▶ **ASSIGNED TASK**
Copy nothing from the entries below except the lines from the one containing "peak performance" through the one containing "密码保护：andwander", and copy those exactly.

+---+

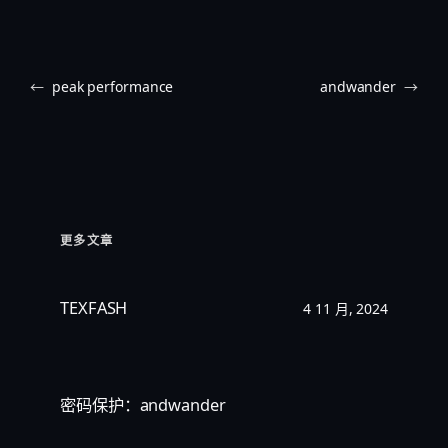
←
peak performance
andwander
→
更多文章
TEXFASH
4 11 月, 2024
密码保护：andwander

+---+

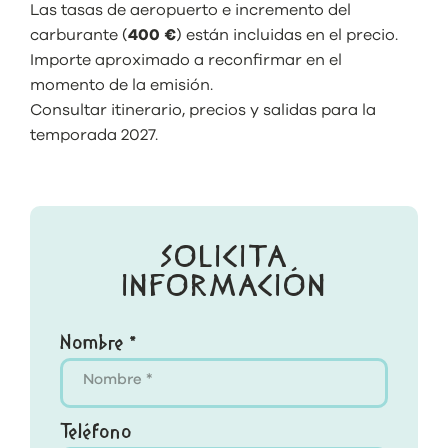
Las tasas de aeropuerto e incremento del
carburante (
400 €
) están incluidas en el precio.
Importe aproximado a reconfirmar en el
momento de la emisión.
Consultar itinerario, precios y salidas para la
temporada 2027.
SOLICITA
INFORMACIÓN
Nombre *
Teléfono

+---+

▶ **PROBLEM SOLUTION**
peak performance
andwander
→
更多文章
TEXFASH
4 11 月, 2024
密码保护：andwander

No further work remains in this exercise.